People with right-wing political ideas and agendas have made common cause with those who have similar agendas and ideas, across denominational lines. There are very powerful Catholic theological-political movements that have joined forces with similar movements within Protestant evangelical churches, despite the differing theologies of these churches. The same may be said for progressive movements in the political and religious spheres.
A corollary of Dionne’s analysis is that the attempt to censor the speaking of truth to power within one religious context may easily spill over into other religious contexts. Even when Catholic bishops and Episcopal bishops or Methodist bishops have widely divergent theologies, they may well make common cause with each other in seeking to control unfettered critical analysis of theological and political ideas within churches other than their own—insofar as these power figures within various churches have bought into socially regressive agendas, and want to use religious ideas to support their attacks on progressive movements.
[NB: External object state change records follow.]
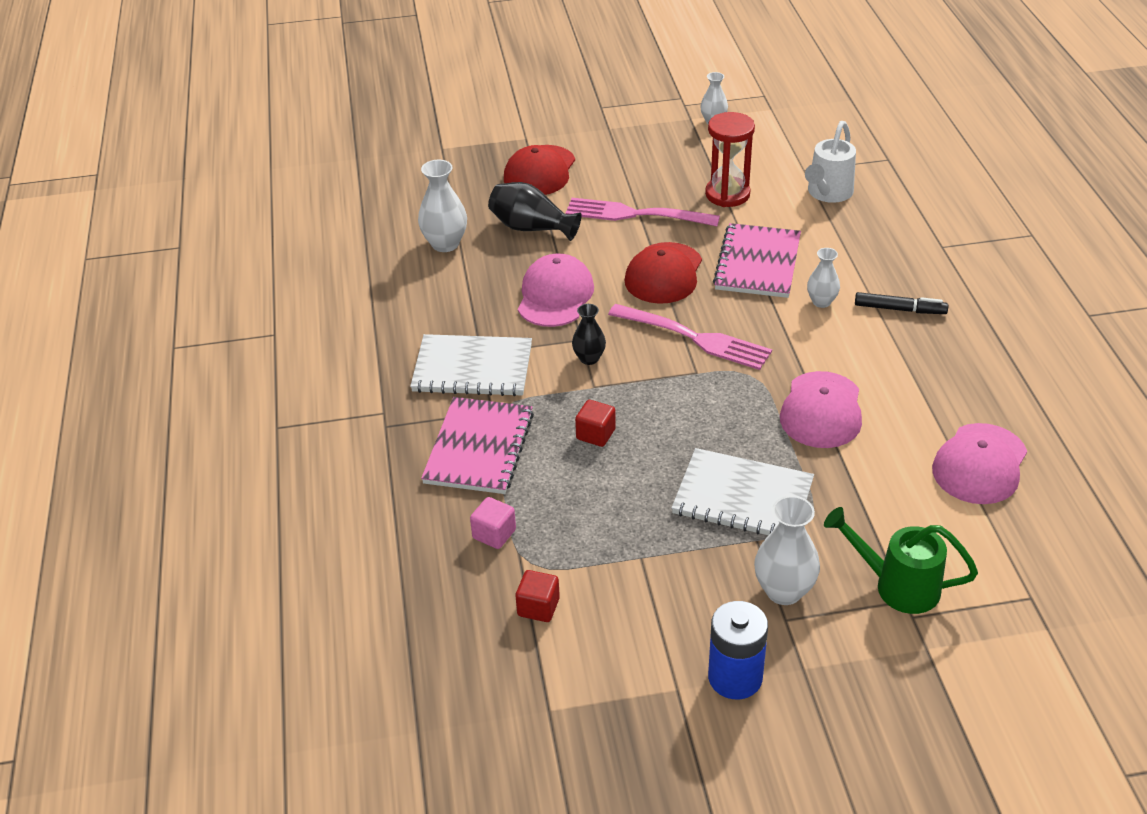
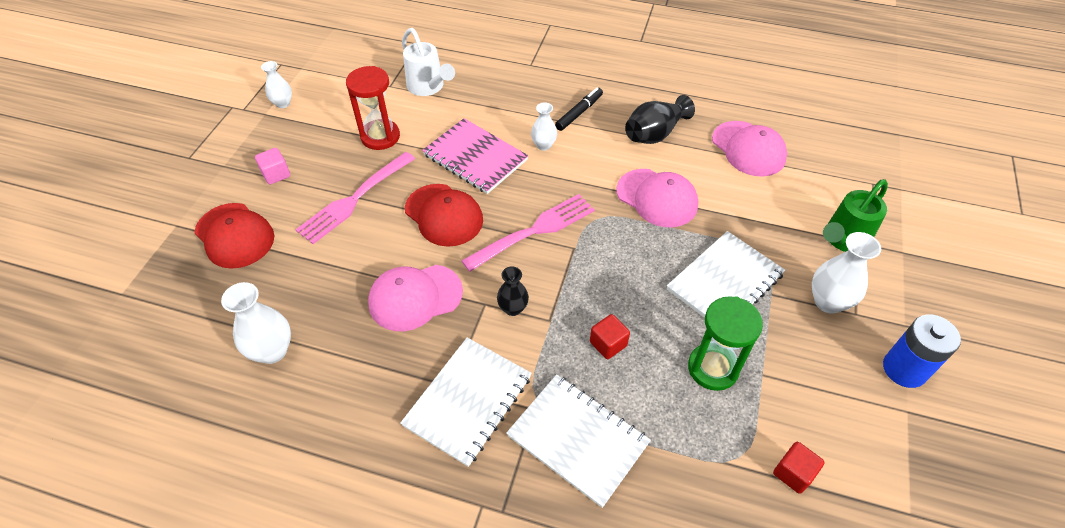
camera: 65 degrees left, 10 degrees up
pink notebook [421,397,534,494] -> white notebook [506,374,651,508]
pink cube [470,497,516,549] -> pink cube moved to [255,148,290,185]
black vase [488,182,582,241] -> black vase moved to [625,95,695,144]
pink cap [518,254,594,327] -> pink cap turned 60 degrees counterclockwise [368,265,463,331]
none -> green hourglass [688,296,763,391]

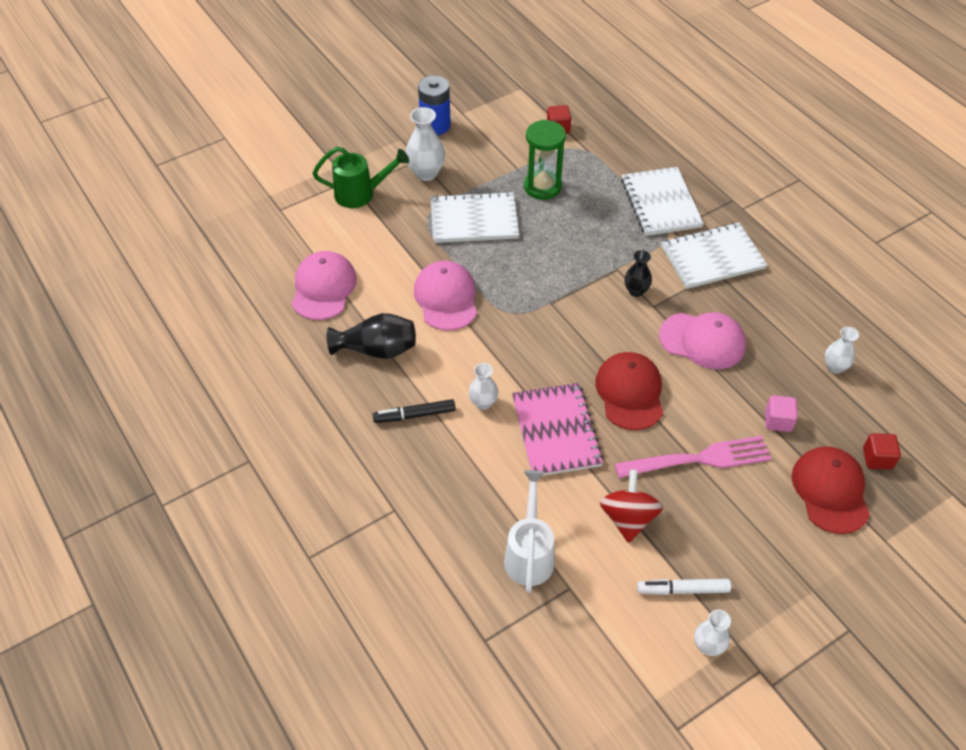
camera: 140 degrees left, 0 degrees up
white vase [221,282,291,364] -> white vase [825,327,859,374], size x0.63
pink cube [255,148,290,185] -> pink cube moved to [765,395,798,432]
red hourglass [346,66,400,150] -> red spinning top [600,470,663,543]
pink fork [461,194,595,272] -> none
red cube [590,314,630,359] -> red cube moved to [863,433,901,469]
none -> white marker [637,579,731,595]

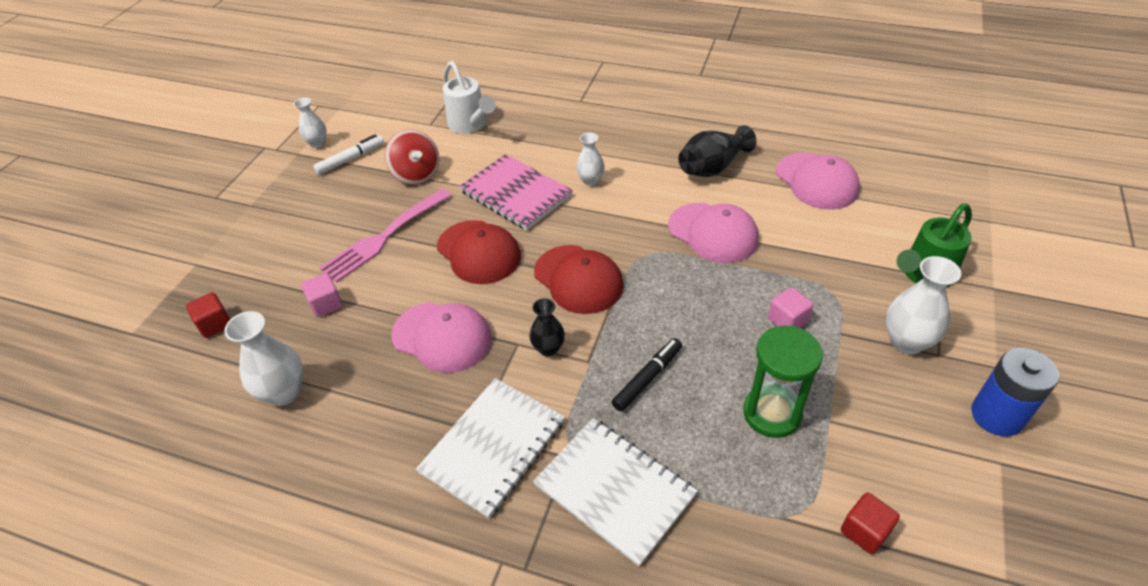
camera: 145 degrees right, 5 degrees down
black marker [373,399,456,423] -> black marker moved to [612,338,682,411]
white notebook [430,191,519,243] -> pink cube [768,287,813,328]
pink cap [659,312,746,369] -> pink cap turned 135 degrees counterclockwise [391,302,492,373]
red cap [792,447,870,534] -> red cap moved to [534,245,624,314]
white vase [825,327,859,374] -> white vase [224,311,303,406], size x1.59

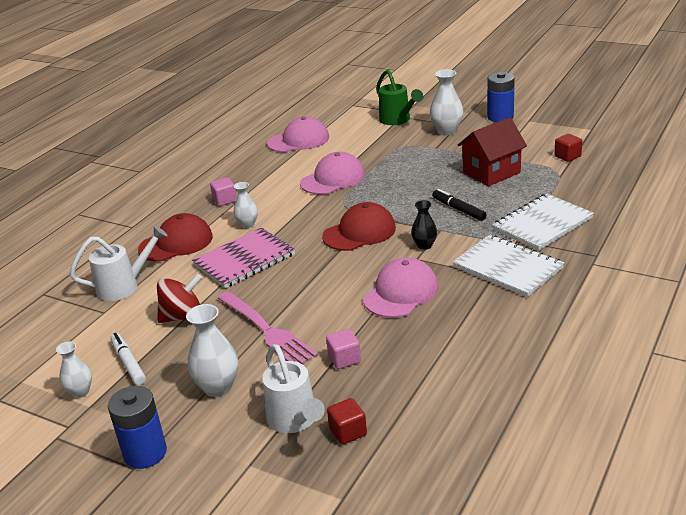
camera: 80 degrees left, 15 degrees down
white vase [224,311,303,406] -> white vase moved to [186,304,238,397]
red cap [437,220,521,284] -> red cap moved to [138,213,213,262]
black vase [678,125,756,177] -> none
green hourglass [743,326,823,438] -> red house [458,117,527,186]
pink cube [768,287,813,328] -> pink cube moved to [210,177,237,206]
none -> blue battery [108,386,167,469]
none -> white watering can [262,344,325,433]

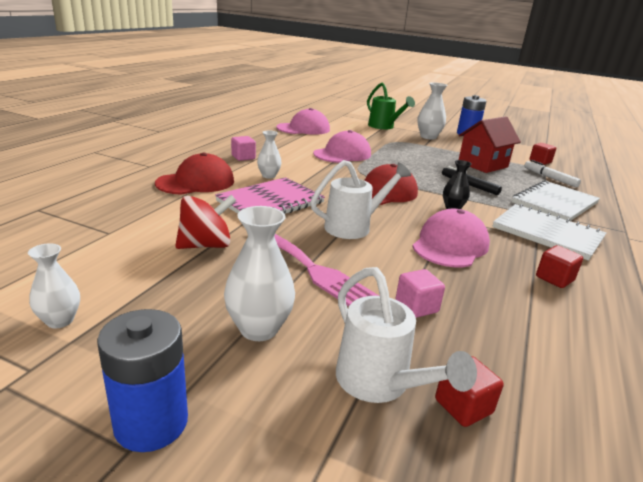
camera: 10 degrees left, 5 degrees down
white watering can [70,225,168,301] -> white watering can moved to [310,160,411,239]
white marker [110,333,146,385] -> white marker moved to [524,160,581,187]
none -> red cube [536,245,583,288]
Blogging will play an increasingly vital role in our political sphere, and, in particular, in the vexed terrain in which volatile religious and political ideas come together. If the power centers who wish to suppress free speech today and to spread disinformation are not successful, blogging will—of this I am sure—one day become a significant ministry within churches that seek to explore the everyday applications of religious belief.